Пока он говорил, я рассматривал его. Он был высок, худ, темнокож, черноволос. И у него были такие глубокие, такие яркие глаза, они так вспыхивали, когда он поворачивал лицо к собеседнику, что становилось не по себе. К тому же он чрезмерно жестикулировал. Если бы сказали, что он сбежал из психиатрической клиники, я бы не удивился. Общение с больными кладет печать и на здоровых, думал я.
— На меня напали привидения, — сказал я. — Призраки нанесли мне увечья.
— Замечательно! Никогда не слыхал более впечатляющей лжи! Продолжайте, я слушаю вас с восхищением.
— Дело в том, доктор, что мои злоумышленники не реальные люди, а литературные герои. Я их придумал. Они мои создания. И существуют только в написанной мной книге.
— Упоительно! Детище, поднявшее руку на своего создателя! Что может быть прекрасней? Отделали они вас, между прочим, отнюдь не призрачно. И сколько помню, несчастье с вами произошло не на книжной странице, а на какой-то улице. Я правильно понял?
— Совершенно правильно. И это-то меня и смущает!
— Расскажите подробней об этом занимательном происшествии.

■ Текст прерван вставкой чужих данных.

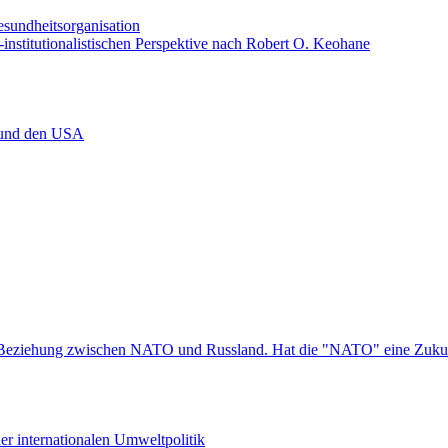
esundheitsorganisation
institutionalistischen Perspektive nach Robert O. Keohane
d und den USA
en Beziehung zwischen NATO und Russland. Hat die "NATO" eine Zuku
er internationalen Umweltpolitik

Я рассказывал, он требовал уточнений и дополнений. Временами он впадал в такое возбуждение, словно несчастье совершилось с ним самим. Он пожалел, что не был участником происшествия, хотелось бы на себе оценить меру призрачности преступников. Потом он объявил приговор, так он назвал свое медицинское заключение. Он предупредил, что эмоции не командуют его анализом. У постели больного он человек науки и не позволит себе отойти от хоть и скучной, но добросовестной реальности. Он не из тех, кто предает серую правду ради пленительного обмана, в этом смысле я могу на него положиться.

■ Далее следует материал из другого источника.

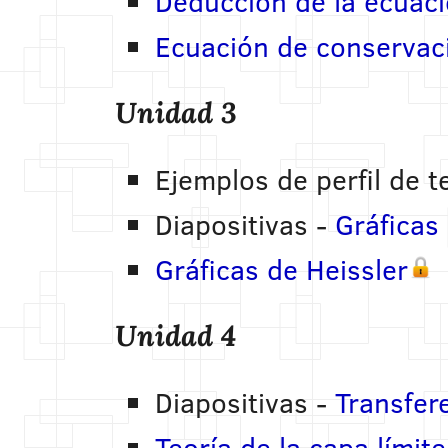
Deducción de la ecuaci
Ecuación de conservaci
Unidad 3
Ejemplos de perfil de 
Diapositivas -
Gráficas
Gráficas de Heissler
Unidad 4
Diapositivas -
Transfer
Teoría de la capa límit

Диагноз его показался мне невероятным.
Он категорически отверг версию призраков. На меня напали реальные люди. Мне были нанесены реальные увечья. Чудовищно усомниться в фактах. Никакой загадки нет, он объявляет это открыто и торжественно. Не было литературных героев. Я ввел в роман реальных людей, лишь вообразив, что становлюсь их первосоздателем. Его, профессора Луиса Боберман-Пинча, считают великим скептиком, ибо, приступая к запутанной проблеме, он всегда спрашивает себя, а существует ли вообще эта проблема? И вот он утверждает, что еще не было книги столь пронзительно правдивой, как «Танцовщица Чарльз Доппер». Она полна суровой реальностью! Он читал мой роман трижды, и каждый раз его поражало, что среди тысячи вариантов яркой лжи, являвшихся моему воображению, я выбрал единственную правду, сумел отыскать ее в ворохе выдумок, сумел извлечь из ветошной горы фантазий, сумел неприкрытую, бедную, сухую показать читателям! Отказом от фантастических сюжетов я, конечно, обеднил повествование, но обеднение сюжета компенсируется тем, что я совершил нравственный и художественный подвиг, этот подвиг вывел меня в ряд величайших писателей, нет, он, Луис Бобер…
— Но ведь я никого из героев раньше не встречал! — в смятении прервал я его бурную речь. — Я не знал их до того, как выдумал!
Он сверкнул глазами, нетерпеливо махнул рукой. Обычное заблуждение писателя, воображающего, что он создает до него небывшее. К сожалению, каждый писатель нуждается в услугах психиатра. Возможно, впрочем, что если бы за литераторов взялись врачи, то сама литература была бы уничтожена. Форма моего литературного безумия ему ясна. Я фотографировал реальный мир, но вообразил, что придумываю его. Зеркало окружающего, я тщеславно вообразил себя первотворцем. И этим лишь принижаю свое истинное значение. Выдумывать, то есть лгать, путь плодотворный, но не подвиг, ибо всего проще лгать. Он доказал уже, что ложь — копна соломы, таящая одну-единственную иголку — правду. Я извлек иголку из стога соломы, и сумел справиться с такой дьявольски трудной задачей, он не перестает удивляться моему мастерству!